[Transcribed page contents]
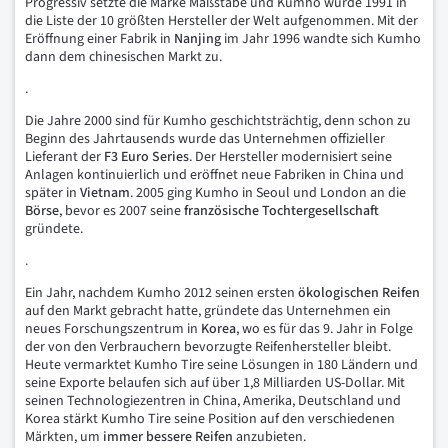
Progressiv setzte die Marke Maßstäbe und Kumho wurde 1991 in
die Liste der 10 größten Hersteller der Welt aufgenommen. Mit der
Eröffnung einer Fabrik in
Nanjing
im Jahr 1996 wandte sich Kumho
dann dem chinesischen Markt zu.
.
Die Jahre 2000 sind für Kumho geschichtsträchtig, denn schon zu
Beginn des Jahrtausends wurde das Unternehmen offizieller
Lieferant der
F3 Euro Series
. Der Hersteller modernisiert seine
Anlagen kontinuierlich und eröffnet neue Fabriken in China und
später in
Vietnam
. 2005 ging Kumho in Seoul und London an die
Börse
, bevor es 2007 seine
französische Tochtergesellschaft
gründete.
.
Ein Jahr, nachdem Kumho 2012 seinen ersten
ökologischen Reifen
auf den Markt gebracht hatte, gründete das Unternehmen ein
neues Forschungszentrum in
Korea
, wo es für das 9. Jahr in Folge
der von den Verbrauchern bevorzugte Reifenhersteller bleibt.
Heute vermarktet Kumho Tire seine Lösungen in 180 Ländern und
seine Exporte belaufen sich auf über 1,8 Milliarden US-Dollar. Mit
seinen Technologiezentren in China, Amerika, Deutschland und
Korea stärkt Kumho Tire seine Position auf den verschiedenen
Märkten, um
immer bessere Reifen
anzubieten.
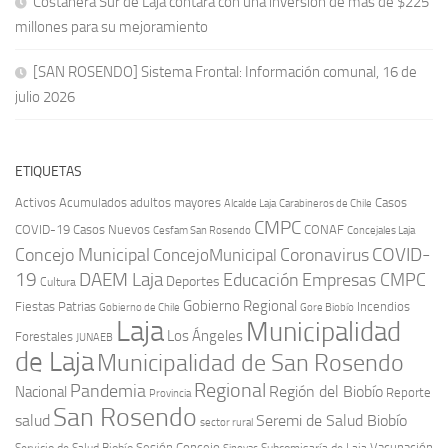
Costanera Sur de Laja contará con una inversión de más de $225
millones para su mejoramiento
[SAN ROSENDO] Sistema Frontal: Información comunal, 16 de
julio 2026
ETIQUETAS
Activos
Acumulados
adultos mayores
Casos
Carabineros de Chile
Alcalde Laja
CMPC
COVID-19
Casos Nuevos
CONAF
Cesfam San Rosendo
Concejales Laja
COVID-
Concejo Municipal
Coronavirus
ConcejoMunicipal
19
DAEM Laja
Educación
Empresas CMPC
Deportes
Cultura
Gobierno Regional
Fiestas Patrias
Incendios
Gobierno de Chile
Gore Biobío
Laja
Municipalidad
Los Ángeles
Forestales
JUNAEB
de Laja
Municipalidad de San Rosendo
Regional
Pandemia
Región del Biobío
Nacional
Reporte
Provincia
San Rosendo
Seremi de Salud Biobío
salud
sector rural
Sesión Concejo
Vacunación
Servicio de Salud Biobío
Sinovac
Subcomisaría de Laja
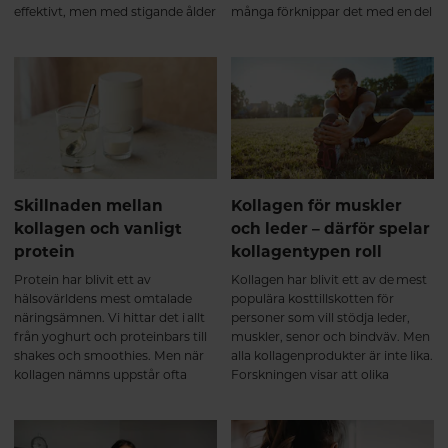
styrkeutveckling. Detta tros
effektivt, men med stigande ålder
många förknippar det med en del
framför allt bero på att kollagen
börjar den naturliga
av kroppens naturliga struktur.
bidrar med viktiga aminosyror till
produktionen gradvis minska.
Men kollagen är faktiskt så
bindväven som omger och
För många blir förändringarna
mycket mer än så.
stödjer musklerna⁵. Efter 6
mer märkbara efter 40 års ålder,
månader – långsiktigt stöd för
då kroppens förmåga att bilda
muskler och leder Kollagen
nytt kollagen inte längre håller
omsätts långsamt i kroppen,
samma takt som tidigare.
vilket gör att kontinuitet är viktig.
Vid regelbundet intag under flera
månader visar forskning att
Skillnaden mellan
Kollagen för muskler
kollagen kan bidra till en fortsatt
kollagen och vanligt
och leder – därför spelar
positiv utveckling av broskets
protein
kollagentypen roll
och bindvävens kvalitet samt ge
ett långsiktigt stöd för
Protein har blivit ett av
Kollagen har blivit ett av de mest
ledfunktionen⁶. Många upplever
hälsovärldens mest omtalade
populära kosttillskotten för
då att kroppen känns: ✔ mer
näringsämnen. Vi hittar det i allt
personer som vill stödja leder,
rörlig ✔ stabilare i lederna ✔
från yoghurt och proteinbars till
muskler, senor och bindväv. Men
bättre rustad för både träning
shakes och smoothies. Men när
alla kollagenprodukter är inte lika.
och vardagens belastning Det
kollagen nämns uppstår ofta
Forskningen visar att olika
handlar inte om en snabb effekt,
samma fråga: "Är inte kollagen
kollagentyper har olika funktioner
utan om att ge kroppen rätt
bara ett annat ord för protein?"
i kroppen, vilket gör att en
byggstenar över tid. Varför välja
produkt som kombinerar flera
ett multikollagen? Ett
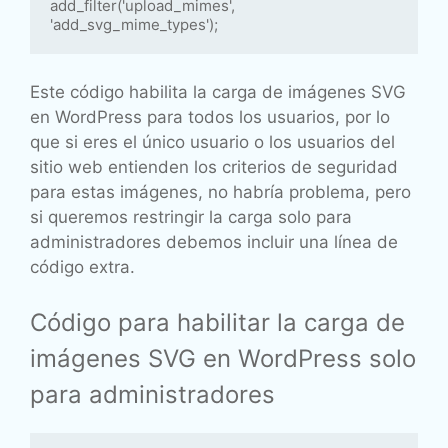
add_filter('upload_mimes', 
Este código habilita la carga de imágenes SVG
en WordPress para todos los usuarios, por lo
que si eres el único usuario o los usuarios del
sitio web entienden los criterios de seguridad
para estas imágenes, no habría problema, pero
si queremos restringir la carga solo para
administradores debemos incluir una línea de
código extra.
Código para habilitar la carga de
imágenes SVG en WordPress solo
para administradores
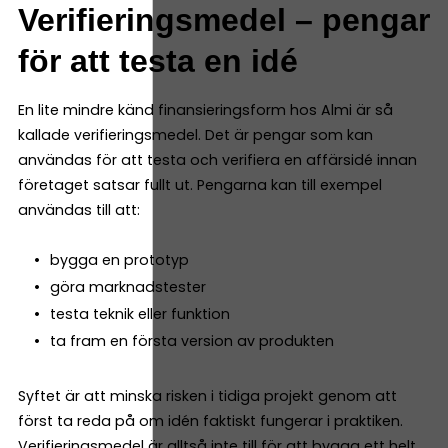
Verifieringsmedel – pengar
för att testa en idé
En lite mindre känd finansieringsform hos Almi är så
kallade verifieringsmedel. Det är pengar som kan
användas för att testa och verifiera en affärsidé innan
företaget satsar fullt ut. Pengarna kan till exempel
användas till att:
bygga en prototyp
göra marknadstester
testa teknik eller funktion
ta fram en första version av produkten
Syftet är att minska risken i tidiga projekt genom att
först ta reda på om idén faktiskt fungerar i praktiken.
Verifieringsmedel är alltså inte till för att bygga ett helt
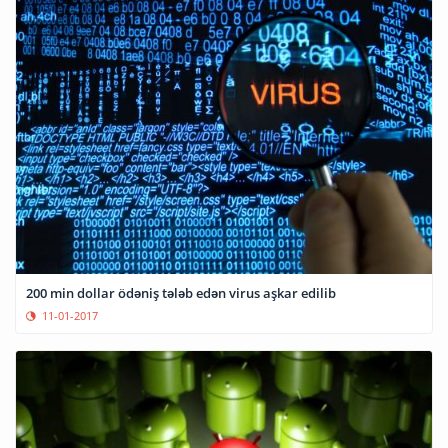
200 min dollar ödəniş tələb edən virus aşkar edilib
11-01-2017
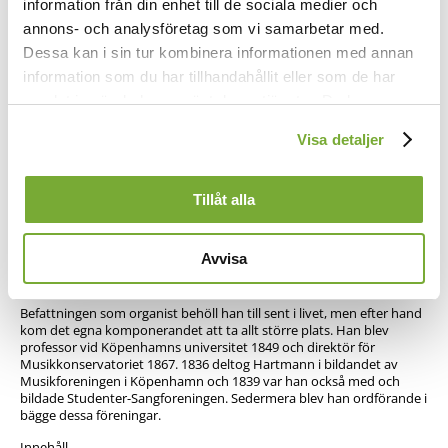
information från din enhet till de sociala medier och
skulle ha fyllt 89 år, verkade Grundtvig igen som präst, och nu hade
annons- och analysföretag som vi samarbetar med.
han fått större frihet med psalmerna. Han arbetade in i det sista.
Som 78-åring blev han hedrad med en biskopstitel utan att ha något
Dessa kan i sin tur kombinera informationen med annan
biskopsämbete.
information som du har tillhandahållit eller som de har
Kompositör
samlat in när du har använt deras tjänster. Du kan
förändra användningen av kakor genom att förändra
Johann Peter Emilius Hartmann, vanligen skrivet J.P.E. Hartmann,
Visa detaljer
född 14 maj 1805, död 10 mars 1900, var en av Danmarks mest
inställningarna från
Kakor (cookies)
-länken i nedre delen
inflytelserika tonsättare. Hans körverk Vølvens spådom är upptagen
av sidan.
i Danmarks kulturkanon.
Tillåt alla
Hartmann var son till musikern August Wilhelm Hartmann och
utbildade sig till jurist. Han var också en skicklig organist och blev
redan som 19-åring utnämnd till organist i Garnisonskirken i
Avvisa
Köpenhamn och efterträdde där sin far. 1827 blev han lärare vid det
nyligen inrättade Det Kongelige Danske Musikkonservatorium.
Befattningen som organist behöll han till sent i livet, men efter hand
kom det egna komponerandet att ta allt större plats. Han blev
professor vid Köpenhamns universitet 1849 och direktör för
Musikkonservatoriet 1867. 1836 deltog Hartmann i bildandet av
Musikforeningen i Köpenhamn och 1839 var han också med och
bildade Studenter-Sangforeningen. Sedermera blev han ordförande i
bägge dessa föreningar.
Innehåll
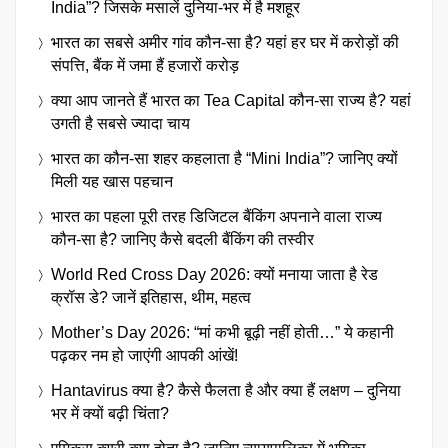
India”? जिसके मसालें दुनिया-भर में है मशहूर
भारत का सबसे अमीर गांव कौन-सा है? यहां हर घर में करोड़ों की
संपत्ति, बैंक में जमा हैं हजारों करोड़
क्या आप जानते हैं भारत का Tea Capital कौन-सा राज्य है? यहां
उगती है सबसे ज्यादा चाय
भारत का कौन-सा शहर कहलाता है “Mini India”? जानिए क्यों
मिली यह खास पहचान
भारत का पहला पूरी तरह डिजिटल बैंकिंग अपनाने वाला राज्य
कौन-सा है? जानिए कैसे बदली बैंकिंग की तस्वीर
World Red Cross Day 2026: क्यों मनाया जाता है रेड
क्रॉस डे? जानें इतिहास, थीम, महत्व
Mother’s Day 2026: “मां कभी बूढ़ी नहीं होती…” ये कहानी
पढ़कर नम हो जाएंगी आपकी आंखें!
Hantavirus क्या है? कैसे फैलता है और क्या हैं लक्षण – दुनिया
भर में क्यों बढ़ी चिंता?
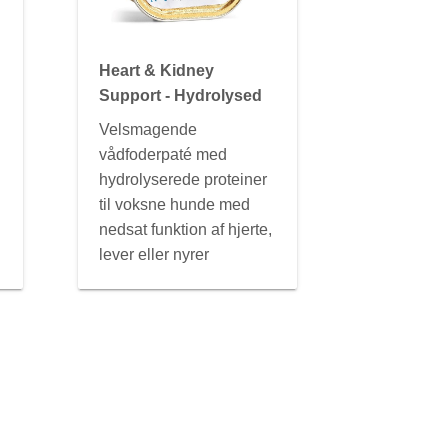
Heart & Kidney
Support - Hydrolysed
Velsmagende
vådfoderpaté med
hydrolyserede proteiner
til voksne hunde med
nedsat funktion af hjerte,
lever eller nyrer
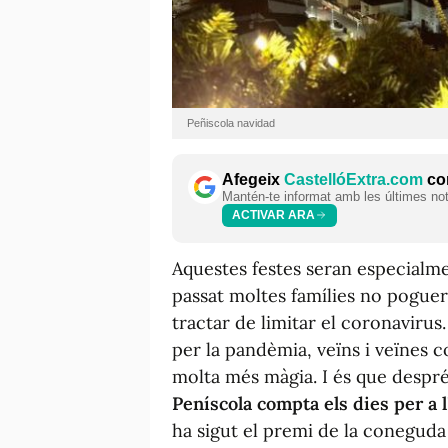
Peñiscola navidad
Afegeix
CastellóExtra.com
com
Mantén-te informat amb les últimes notí
ACTIVAR ARA
Aquestes festes seran especialme
passat moltes famílies no poguer
tractar de limitar el coronavirus
per la pandèmia, veïns i veïnes 
molta més màgia. I és que despr
Peníscola compta els dies per a 
ha sigut el premi de la conegu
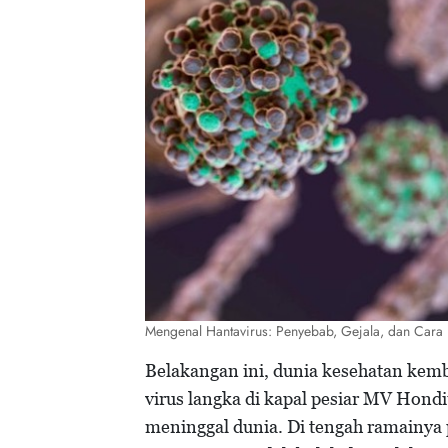
Mengenal Hantavirus: Penyebab, Gejala, dan Cara
Belakangan ini, dunia kesehatan kemb
virus langka di kapal pesiar MV Hon
meninggal dunia. Di tengah ramainya 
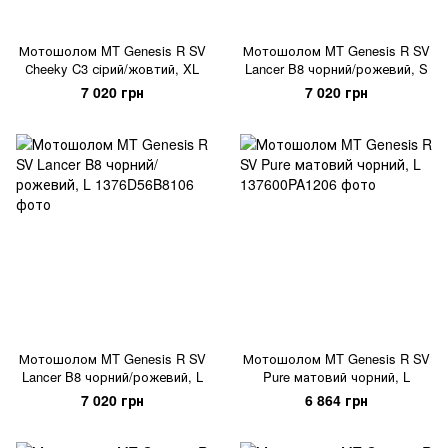
Мотошолом MT Genesis R SV
Мотошолом MT Genesis R SV
Сheeky C3 сірий/жовтий, XL
Lancer B8 чорний/рожевий, S
7 020 грн
7 020 грн
Мотошолом MT Genesis R SV
Мотошолом MT Genesis R SV
Lancer B8 чорний/рожевий, L
Pure матовий чорний, L
7 020 грн
6 864 грн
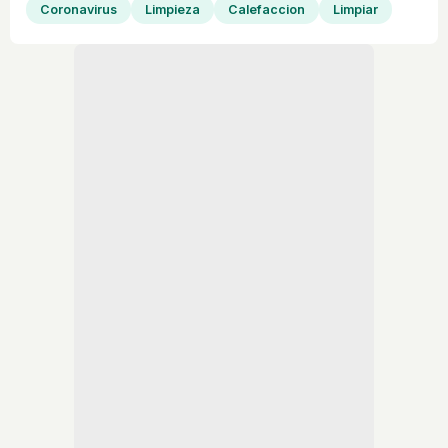
Coronavirus
Limpieza
Calefaccion
Limpiar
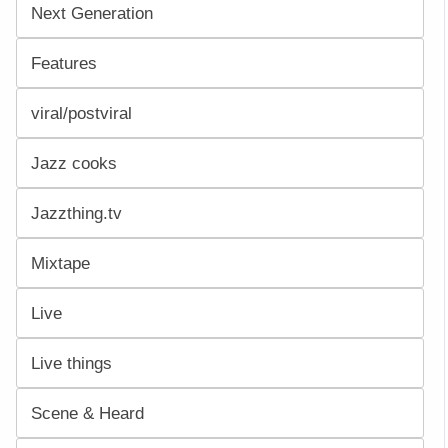
Next Generation
Features
viral/postviral
Jazz cooks
Jazzthing.tv
Mixtape
Live
Live things
Scene & Heard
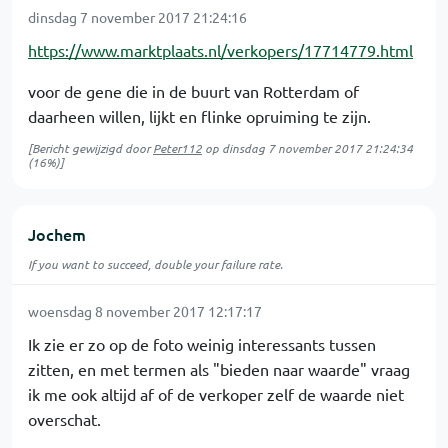
dinsdag 7 november 2017 21:24:16
https://www.marktplaats.nl/verkopers/17714779.html
voor de gene die in de buurt van Rotterdam of
daarheen willen, lijkt en flinke opruiming te zijn.
[Bericht gewijzigd door
Peter112
op
dinsdag 7 november 2017 21:24:34
(16%)]
Jochem
If you want to succeed, double your failure rate.
woensdag 8 november 2017 12:17:17
Ik zie er zo op de foto weinig interessants tussen
zitten, en met termen als "bieden naar waarde" vraag
ik me ook altijd af of de verkoper zelf de waarde niet
overschat.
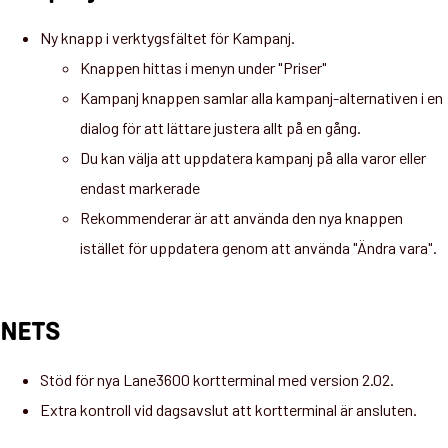
Ny knapp i verktygsfältet för Kampanj.
Knappen hittas i menyn under "Priser"
Kampanj knappen samlar alla kampanj-alternativen i en
dialog för att lättare justera allt på en gång.
Du kan välja att uppdatera kampanj på alla varor eller
endast markerade
Rekommenderar är att använda den nya knappen
istället för uppdatera genom att använda "Ändra vara".
NETS
Stöd för nya Lane3600 kortterminal med version 2.02.
Extra kontroll vid dagsavslut att kortterminal är ansluten.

**WHAT YOU HAVE TO DO**
Give the lines again exactly, beginning with the first line of the records above and ending with the line that contains "millones para su mejoramiento", and include no pictures.

**YOUR RESPONSE**
Progressiv setzte die Marke Maßstäbe und Kumho wurde 1991 in
die Liste der 10 größten Hersteller der Welt aufgenommen. Mit der
Eröffnung einer Fabrik in
Nanjing
im Jahr 1996 wandte sich Kumho
dann dem chinesischen Markt zu.
.
Die Jahre 2000 sind für Kumho geschichtsträchtig, denn schon zu
Beginn des Jahrtausends wurde das Unternehmen offizieller
Lieferant der
F3 Euro Series
. Der Hersteller modernisiert seine
Anlagen kontinuierlich und eröffnet neue Fabriken in China und
später in
Vietnam
. 2005 ging Kumho in Seoul und London an die
Börse
, bevor es 2007 seine
französische Tochtergesellschaft
gründete.
.
Ein Jahr, nachdem Kumho 2012 seinen ersten
ökologischen Reifen
auf den Markt gebracht hatte, gründete das Unternehmen ein
neues Forschungszentrum in
Korea
, wo es für das 9. Jahr in Folge
der von den Verbrauchern bevorzugte Reifenhersteller bleibt.
Heute vermarktet Kumho Tire seine Lösungen in 180 Ländern und
seine Exporte belaufen sich auf über 1,8 Milliarden US-Dollar. Mit
seinen Technologiezentren in China, Amerika, Deutschland und
Korea stärkt Kumho Tire seine Position auf den verschiedenen
Märkten, um
immer bessere Reifen
anzubieten.
Costanera Sur de Laja contará con una inversión de más de $225
millones para su mejoramiento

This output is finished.